Says Perske of Lapointe, who is serving a life sentence: “He’s just a little, likable guy. I dream about him … that he’s out. It’s a terrible miscarriage of justice.” Perske says Lapointe, who has a congenital brain malformation, trusted the police who worked three different confessions from him during a 9 1/2-hour interrogation, confessions that carry statements like, “If the evidence shows that I was there, and that I killed her, then I killed her. But I don’t remember being there.”
When Perske was growing up in Denver, there was a man who lived in the neighborhood named Jake Palmer, maybe 35 or 40 years old, who was “really strange,” but the kids loved him. He would sometimes come to Perske’s aid in times of neighborhood trouble. The kids were told by adults that Jake had been “gassed in World War I.” It wasn’t until Perske was grown himself, and had returned from service in World War II, that he understood that Jake Palmer had been born with developmental disabilities. When Perske came home from the war, Jake’s elderly parents had died, and Jake had been sent off to an institution.
So began Robert Perske’s calling into the world of helping others. He was a worker in the mental health field many years, moving into pastoral work and then becoming an author who specializes in writing about people with mental disabilities. Some of his works focus on how they are treated in the criminal justice system, including one titled “Unequal Justice.”
Perske is among a well-organized, passionate group of people, The Friends of Richard Lapointe, whose members are unified in their belief that the Manchester man is a victim in the Bernice Martin murder; that he confessed to a crime he could not have committed. Perske says the group is made up of “angels” who plan to battle until they win — despite a recent loss in their court appeal.
Perske got an anonymous call from someone familiar with his years of work, and the person pointed out that there was an important case in his own backyard. The day Perske headed to the courthouse where Richard Lapointe’s life was on the line, he carried a notebook with him, intending to start recording facts and information for his work as a writer. He decided that day he would not be writing about Lapointe, though.

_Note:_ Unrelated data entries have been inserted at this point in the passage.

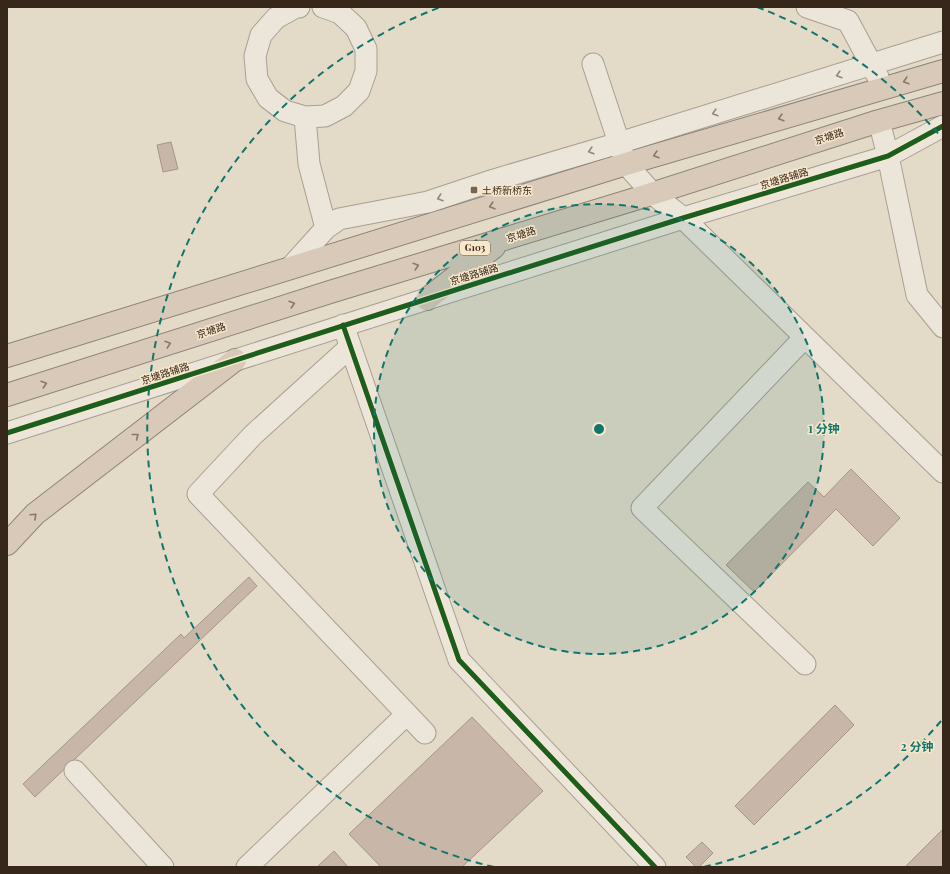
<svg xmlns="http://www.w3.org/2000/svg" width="950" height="874" viewBox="0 0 950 874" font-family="'Playfair Display','Noto Sans SC',serif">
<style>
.building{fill:#c8b7a8;stroke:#a49588}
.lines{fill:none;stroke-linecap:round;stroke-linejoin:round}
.minor-casing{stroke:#a99f92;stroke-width:23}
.highway-casing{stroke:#8e8479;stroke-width:24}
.minor{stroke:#ece5da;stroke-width:21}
.highway{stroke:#d8c9b8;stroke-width:22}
.cycleway-casing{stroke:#f8e7cb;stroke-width:8}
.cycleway{stroke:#1b5e20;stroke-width:5}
.oneway{stroke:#92867a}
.oneway2{stroke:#887869}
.ring{fill:none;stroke:#0f766e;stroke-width:2;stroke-dasharray:7 5}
.poi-dot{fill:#746557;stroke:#f8e7cb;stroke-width:1.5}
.labels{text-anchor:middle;stroke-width:3;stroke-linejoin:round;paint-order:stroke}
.shield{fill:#f8e7cb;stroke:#71604f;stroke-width:1}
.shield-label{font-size:9px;font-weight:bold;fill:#37261a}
.street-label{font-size:10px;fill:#37261a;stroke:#f8e7cb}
.poi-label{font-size:10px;fill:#37261a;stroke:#f8e7cb;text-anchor:start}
.centre{fill:#0f766e;stroke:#f8e7cb;stroke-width:2}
.ring-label{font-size:12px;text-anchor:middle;font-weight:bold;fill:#0f766e;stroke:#f8e7cb;stroke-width:3;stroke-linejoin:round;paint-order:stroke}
</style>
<rect width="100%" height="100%" fill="#e4dac8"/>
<!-- building -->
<path class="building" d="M171 142 178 169 163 172 157 145Z
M851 469 900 518 873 546 836 509 754 592 726 565 808 482 824 497Z
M249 577 257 586 35 797 23 784 181 634 184 638Z
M835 705 854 725 754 825 735 806Z
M472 717 543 791 462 867H381L349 834Z
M943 829V867H905Z
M702 842 713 853 699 867H696L686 857Z
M334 851 348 867H317Z"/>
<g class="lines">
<!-- minor casing -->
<g class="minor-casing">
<path id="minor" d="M299 7H296L276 18 261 35 255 56 257 79 268 98 285 111 305 117 325 116 344 106 359 91 366 71V49L356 28 340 13 323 7
M807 7 848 21 878 77
M593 64 626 164 653 194 683 218 943 472
M305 117 309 164 326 228
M879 121 888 156 917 295 943 327
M290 268 326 228 339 219 428 202 494 180 619 143 943 42
M343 325 459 660 655 867
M805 337 642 508 805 664
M350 347 253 435 198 494 425 733
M7 433 427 299 683 218 888 156 943 126
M75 771 163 867
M247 867 407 714"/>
</g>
<!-- highway casing -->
<g class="highway-casing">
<path id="highway" d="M427 299 494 247
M7 356 626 164 943 71
M7 395 330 292 645 196 879 121 943 103
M7 544 35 514 235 360"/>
</g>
<!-- minor -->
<use href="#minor" class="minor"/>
<!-- highway -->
<use href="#highway" class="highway"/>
<!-- cycleway casing -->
<g class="cycleway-casing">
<path id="cycleway" d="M343 325 459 660 655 867
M7 433 427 299 683 218 888 156 943 126"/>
</g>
<!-- cycleway -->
<use href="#cycleway" class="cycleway"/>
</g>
<!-- one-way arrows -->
<defs><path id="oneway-chevron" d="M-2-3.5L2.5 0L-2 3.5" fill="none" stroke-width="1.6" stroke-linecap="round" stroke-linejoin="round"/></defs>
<g class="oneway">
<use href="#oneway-chevron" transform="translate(839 75) rotate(163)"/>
<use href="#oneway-chevron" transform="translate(715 113) rotate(163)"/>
<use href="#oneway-chevron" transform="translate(591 151) rotate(164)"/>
<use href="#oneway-chevron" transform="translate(440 198) rotate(161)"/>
</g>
<g class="oneway2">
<use href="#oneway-chevron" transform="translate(906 81) rotate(164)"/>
<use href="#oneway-chevron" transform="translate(781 118) rotate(164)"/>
<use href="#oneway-chevron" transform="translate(656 155) rotate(164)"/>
<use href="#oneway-chevron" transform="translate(492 206) rotate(163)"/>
<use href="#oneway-chevron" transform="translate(416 266) rotate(-17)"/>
<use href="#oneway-chevron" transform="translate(292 304) rotate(-18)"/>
<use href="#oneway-chevron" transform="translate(168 344) rotate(-18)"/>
<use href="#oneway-chevron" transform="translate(44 384) rotate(-18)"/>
<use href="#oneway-chevron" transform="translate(136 436) rotate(-38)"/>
<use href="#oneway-chevron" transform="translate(34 516) rotate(-43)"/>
</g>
<!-- distance rings -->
<circle cx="599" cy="429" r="225" fill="#0f766e" fill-opacity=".12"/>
<g class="ring">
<circle cx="599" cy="429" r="225"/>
<path d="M941 721A450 450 0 0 1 704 867M494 867A450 450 0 0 1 441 7M757 7A450 450 0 0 1 941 137"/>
</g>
<!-- markers -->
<rect class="poi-dot" x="470" y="186" width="8" height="8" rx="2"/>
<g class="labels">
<!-- shield labels -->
<rect class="shield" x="460" y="241" width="30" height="14" rx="3"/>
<g class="shield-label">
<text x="475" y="251">G103</text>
</g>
<!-- street labels -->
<g class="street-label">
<text transform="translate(829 136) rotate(-18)" y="4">京塘路</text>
<text transform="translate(784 178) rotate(-17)" y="4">京塘路辅路</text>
<text transform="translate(521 234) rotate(-17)" y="4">京塘路</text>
<text transform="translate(474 274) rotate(-17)" y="4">京塘路辅路</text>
<text transform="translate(211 330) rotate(-18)" y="4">京塘路</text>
<text transform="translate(165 373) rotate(-18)" y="4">京塘路辅路</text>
</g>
<!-- poi labels -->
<g class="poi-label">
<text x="482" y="194">土桥新桥东</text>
</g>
</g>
<circle cx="599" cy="429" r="6" class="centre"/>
<g class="ring-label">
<text x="824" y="433">1 分钟</text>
<text x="917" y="751">2 分钟</text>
</g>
<!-- border -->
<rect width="950" height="874" fill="none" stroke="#37261a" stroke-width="16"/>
</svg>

Almost immediately, he lost his objectivity in the case, he says. “He had nobody. It just grabbed me. Everybody had pulled away from him and he had been pretty much in cold storage for three years before the trial.”
“He trusted [the police],” Perske says of Lapointe and his time being interrogated for the slaying, which happened in Manchester. The interrogation took place two years after Martin’s death. “He thought he was helping them to solve the case.”
After the recent failed bid for a new trial, a disappointed Lapointe said to Perske, “All my life, I’ve tried to be a nice guy and I get whacked around like this,” Perske said.
Marge Cunningham, who runs a court reporting business in Hartford, is one member of the group supporting Lapointe. She said Perske is “a Christian who decided at some point he would rather work with `my people,’ meaning people with disabilities, than minister a congregation, and every bit of money that he and his wife make, they pour back into helping people in need.”
Perske, who at 72 says he “fights being a geezer,” says not everyone understands the way he has devoted his life to “the Richard Lapointes of the world.”
“I’ve been called a bleeding heart,” he said. “But damn it, I’ve seen enough things that make my heart bleed.”